**YOUR GOAL**
Your answer should consist only of the lines below from the one with "(503, 783) none -> (909, 128) //" through the one with "(539, 188) none", copied exactly.

*** Opening DATA LISTING ***

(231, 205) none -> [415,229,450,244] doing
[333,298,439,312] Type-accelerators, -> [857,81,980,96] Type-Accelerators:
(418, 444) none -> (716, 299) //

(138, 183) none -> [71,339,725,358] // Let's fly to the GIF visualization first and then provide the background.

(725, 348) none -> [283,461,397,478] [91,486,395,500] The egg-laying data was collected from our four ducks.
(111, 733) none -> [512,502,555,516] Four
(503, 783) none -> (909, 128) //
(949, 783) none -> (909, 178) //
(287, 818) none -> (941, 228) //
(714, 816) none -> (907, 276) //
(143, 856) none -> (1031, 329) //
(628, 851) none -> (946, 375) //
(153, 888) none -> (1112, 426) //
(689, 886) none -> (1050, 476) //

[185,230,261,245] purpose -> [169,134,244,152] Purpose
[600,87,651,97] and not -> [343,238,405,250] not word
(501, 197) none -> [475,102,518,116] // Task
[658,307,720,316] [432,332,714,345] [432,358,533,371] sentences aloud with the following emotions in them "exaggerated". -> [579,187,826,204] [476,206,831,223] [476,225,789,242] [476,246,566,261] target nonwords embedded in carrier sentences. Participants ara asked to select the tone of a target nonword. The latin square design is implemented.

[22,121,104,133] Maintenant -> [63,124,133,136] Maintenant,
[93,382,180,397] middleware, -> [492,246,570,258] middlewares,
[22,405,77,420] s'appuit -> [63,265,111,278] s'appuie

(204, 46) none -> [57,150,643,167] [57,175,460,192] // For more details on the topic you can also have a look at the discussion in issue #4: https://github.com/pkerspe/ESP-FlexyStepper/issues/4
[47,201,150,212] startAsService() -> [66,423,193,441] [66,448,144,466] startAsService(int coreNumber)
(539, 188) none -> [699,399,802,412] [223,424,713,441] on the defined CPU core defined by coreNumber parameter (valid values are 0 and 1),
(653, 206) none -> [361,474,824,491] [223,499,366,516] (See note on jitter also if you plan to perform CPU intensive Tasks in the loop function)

*** Closing DATA LISTING ***

**OUTPUT**
(503, 783) none -> (909, 128) //
(949, 783) none -> (909, 178) //
(287, 818) none -> (941, 228) //
(714, 816) none -> (907, 276) //
(143, 856) none -> (1031, 329) //
(628, 851) none -> (946, 375) //
(153, 888) none -> (1112, 426) //
(689, 886) none -> (1050, 476) //

[185,230,261,245] purpose -> [169,134,244,152] Purpose
[600,87,651,97] and not -> [343,238,405,250] not word
(501, 197) none -> [475,102,518,116] // Task
[658,307,720,316] [432,332,714,345] [432,358,533,371] sentences aloud with the following emotions in them "exaggerated". -> [579,187,826,204] [476,206,831,223] [476,225,789,242] [476,246,566,261] target nonwords embedded in carrier sentences. Participants ara asked to select the tone of a target nonword. The latin square design is implemented.

[22,121,104,133] Maintenant -> [63,124,133,136] Maintenant,
[93,382,180,397] middleware, -> [492,246,570,258] middlewares,
[22,405,77,420] s'appuit -> [63,265,111,278] s'appuie

(204, 46) none -> [57,150,643,167] [57,175,460,192] // For more details on the topic you can also have a look at the discussion in issue #4: https://github.com/pkerspe/ESP-FlexyStepper/issues/4
[47,201,150,212] startAsService() -> [66,423,193,441] [66,448,144,466] startAsService(int coreNumber)
(539, 188) none -> [699,399,802,412] [223,424,713,441] on the defined CPU core defined by coreNumber parameter (valid values are 0 and 1),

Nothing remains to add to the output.